FDA to offer bonus payments to staffers who complete speedy drug reviews

FDA Introduces Performance Bonuses for Drug Reviewers Amid Agency Overhaul

FDA Commissioner Marty Makary announced plans Thursday to implement a pilot program offering bonus payments to agency drug reviewers who complete their work ahead of schedule. The initiative, described during a staff presentation obtained by The Associated Press, would begin quarterly payments to eligible employees starting around August.

“My job as your commissioner is to be your advocate and to fight for you,” Makary told FDA staffers, noting that securing approval for the payments required “some wrangling.” He added candidly, “If you don’t like it, we can get rid of it, but usually everybody loves money.”

The unprecedented bonus system raises significant questions about implementation and potential consequences. The plan will base payments on “weighted time savings” achieved by employees and their teams, along with ratings for “work quality and work complexity.” However, it remains unclear exactly how these payments will be distributed across the large teams typically involved in drug reviews. Only employees directly engaged in drug reviews will be eligible, excluding other agency workers such as factory inspectors.
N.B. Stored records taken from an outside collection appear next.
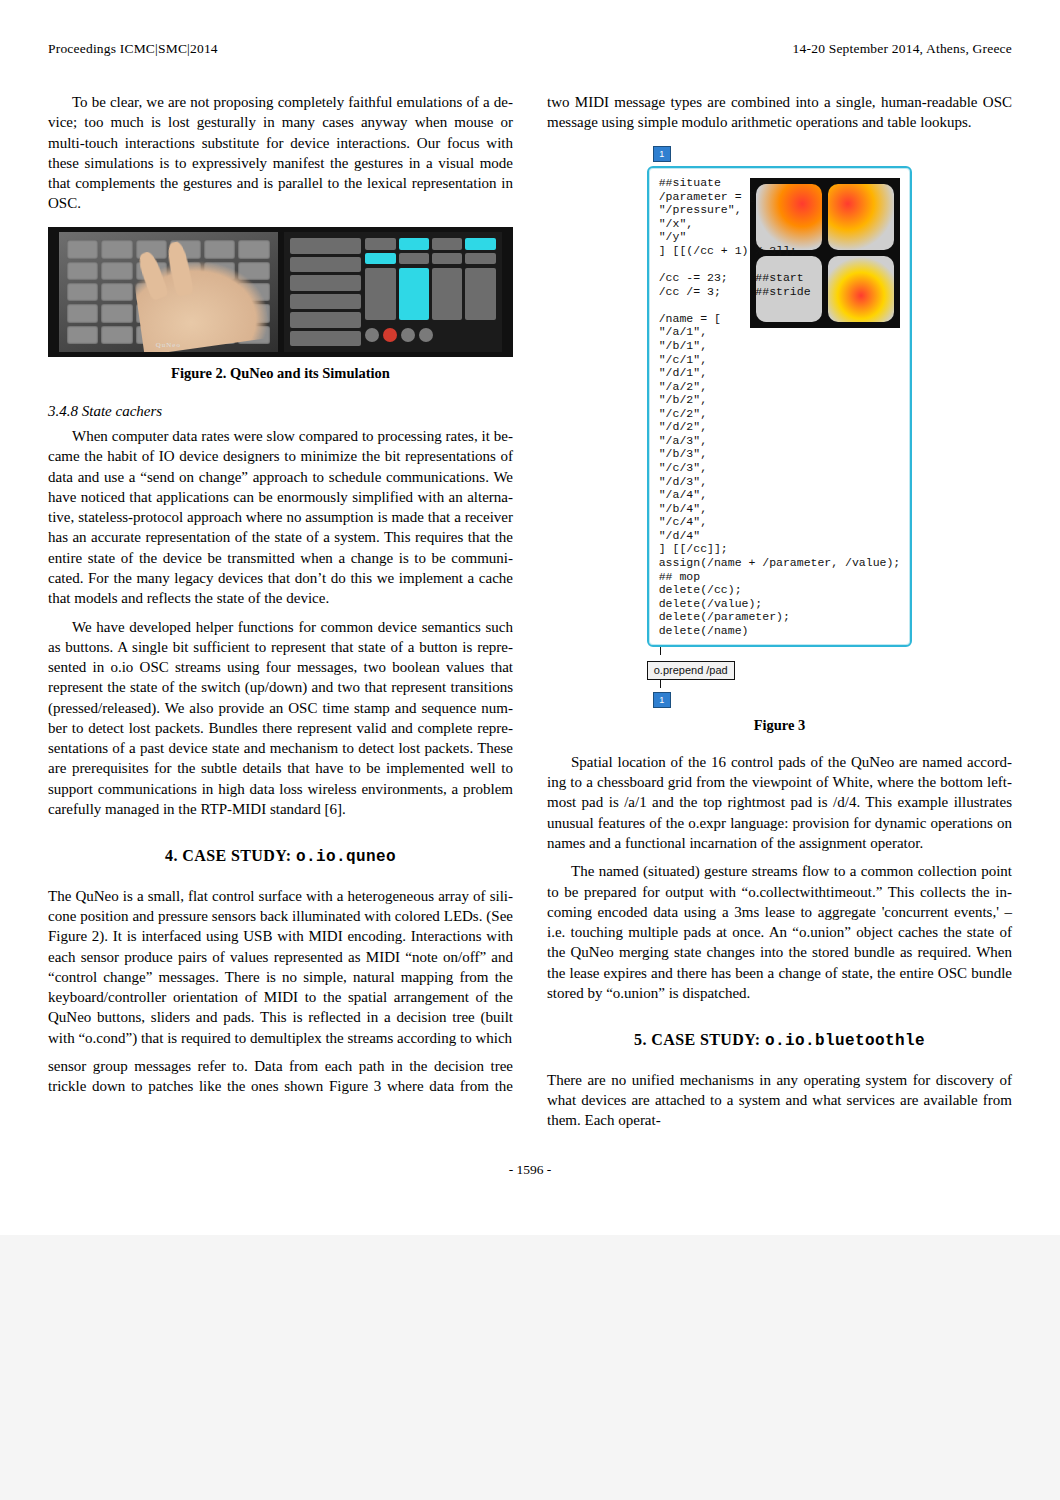Proceedings ICMC|SMC|2014 14-20 September 2014, Athens, Greece
To be clear, we are not proposing completely faithful emulations of a device; too much is lost gesturally in many cases anyway when mouse or multi-touch interactions substitute for device interactions. Our focus with these simulations is to expressively manifest the gestures in a visual mode that complements the gestures and is parallel to the lexical representation in OSC.
QuNeo
Figure 2. QuNeo and its Simulation
3.4.8 State cachers
When computer data rates were slow compared to processing rates, it became the habit of IO device designers to minimize the bit representations of data and use a “send on change” approach to schedule communications. We have noticed that applications can be enormously simplified with an alternative, stateless-protocol approach where no assumption is made that a receiver has an accurate representation of the state of a system. This requires that the entire state of the device be transmitted when a change is to be communicated. For the many legacy devices that don’t do this we implement a cache that models and reflects the state of the device.
We have developed helper functions for common device semantics such as buttons. A single bit sufficient to represent that state of a button is represented in o.io OSC streams using four messages, two boolean values that represent the state of the switch (up/down) and two that represent transitions (pressed/released). We also provide an OSC time stamp and sequence number to detect lost packets. Bundles there represent valid and complete representations of a past device state and mechanism to detect lost packets. These are prerequisites for the subtle details that have to be implemented well to support communications in high data loss wireless environments, a problem carefully managed in the RTP-MIDI standard [6].
4. CASE STUDY: o.io.quneo
The QuNeo is a small, flat control surface with a heterogeneous array of silicone position and pressure sensors back illuminated with colored LEDs. (See Figure 2). It is interfaced using USB with MIDI encoding. Interactions with each sensor produce pairs of values represented as MIDI “note on/off” and “control change” messages. There is no simple, natural mapping from the keyboard/controller orientation of MIDI to the spatial arrangement of the QuNeo buttons, sliders and pads. This is reflected in a decision tree (built with “o.cond”) that is required to demultiplex the streams according to which
sensor group messages refer to. Data from each path in the decision tree trickle down to patches like the ones shown Figure 3 where data from the two MIDI message types are combined into a single, human-readable OSC message using simple modulo arithmetic operations and table lookups.
1
##situate /parameter = [ "/pressure", "/x", "/y" ] [[(/cc + 1) % 3]]; /cc -= 23; ##start /cc /= 3; ##stride /name = [ "/a/1", "/b/1", "/c/1", "/d/1", "/a/2", "/b/2", "/c/2", "/d/2", "/a/3", "/b/3", "/c/3", "/d/3", "/a/4", "/b/4", "/c/4", "/d/4" ] [[/cc]]; assign(/name + /parameter, /value); ## mop delete(/cc); delete(/value); delete(/parameter); delete(/name)
o.prepend /pad
1
Figure 3
Spatial location of the 16 control pads of the QuNeo are named according to a chessboard grid from the viewpoint of White, where the bottom leftmost pad is /a/1 and the top rightmost pad is /d/4. This example illustrates unusual features of the o.expr language: provision for dynamic operations on names and a functional incarnation of the assignment operator.
The named (situated) gesture streams flow to a common collection point to be prepared for output with “o.collectwithtimeout.” This collects the incoming encoded data using a 3ms lease to aggregate 'concurrent events,' – i.e. touching multiple pads at once. An “o.union” object caches the state of the QuNeo merging state changes into the stored bundle as required. When the lease expires and there has been a change of state, the entire OSC bundle stored by “o.union” is dispatched.
5. CASE STUDY: o.io.bluetoothle
There are no unified mechanisms in any operating system for discovery of what devices are attached to a system and what services are available from them. Each operat-
- 1596 -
Since the 1990s, the FDA has collected fees from pharmaceutical companies to fund staff positions dedicated to expediting reviews of new prescription drugs and vaccines. Under agreements with industry, the agency follows established timelines and metrics for completing reviews. However, until now, the FDA has never directly compensated workers for meeting or exceeding these goals.

According to presentation slides, the bonus program aims “to recognize and reward staff who find ways to be more efficient delivering high-quality work activities that ultimately benefit patients.” Agency officials emphasized that while the program values speed, it would never sacrifice quality.

The initiative comes at a critical time for the FDA, which has experienced significant workforce reductions. Agency records show that the drug and biologics centers—responsible for overseeing prescription drugs, vaccines, and biotech drugs—have lost approximately 20% of their employees since President Donald Trump took office a year ago. The agency also faces challenges with some reviewers being unable to work on certain projects because they are actively interviewing for positions in the pharmaceutical industry.

Critics worry the bonus system could harm public perception of the FDA, an agency already scrutinized for its relationship with the pharmaceutical industry it regulates. Health Secretary Robert F. Kennedy Jr., who oversees the agency, has been particularly critical, describing FDA staffers as “a sock puppet” of industry since his appointment last February.

The pharmaceutical industry currently finances about 70% of the FDA’s drug program through user-fee payments when companies submit products for review. This arrangement has enabled the agency to hire thousands of additional scientists and reduce review times by more than half compared to the era before such funding.

Since joining the FDA in April, Makary has launched several initiatives aimed at expediting the agency’s review processes. These include offering one-month drug assessments for new medications serving “national interests,” abandoning the longtime standard requiring two clinical trials for drug reviews, and creating a new pathway for therapies that can only be tested in small patient populations.

These changes promoting faster, streamlined approvals occur against a backdrop of criticism regarding the FDA’s handling of vaccines, gene therapies, and other specialty treatments. Dr. Vinay Prasad, the FDA’s chief scientist and vaccine director, has recently overruled staff in rejecting several experimental therapies and biotech drugs, citing the need for additional studies and more conclusive evidence.

A recent case highlighting the agency’s evolving approach involved Moderna’s application for a new mRNA flu shot. Prasad initially rejected the application, deeming the clinical trial insufficient. However, less than a week later, the FDA reversed course and agreed to review the vaccine after Moderna committed to conducting an additional study in older populations.

Industry observers note that these rapid policy changes represent one of the most significant overhauls in FDA history, with potentially far-reaching implications for drug development timelines and safety protocols in the United States.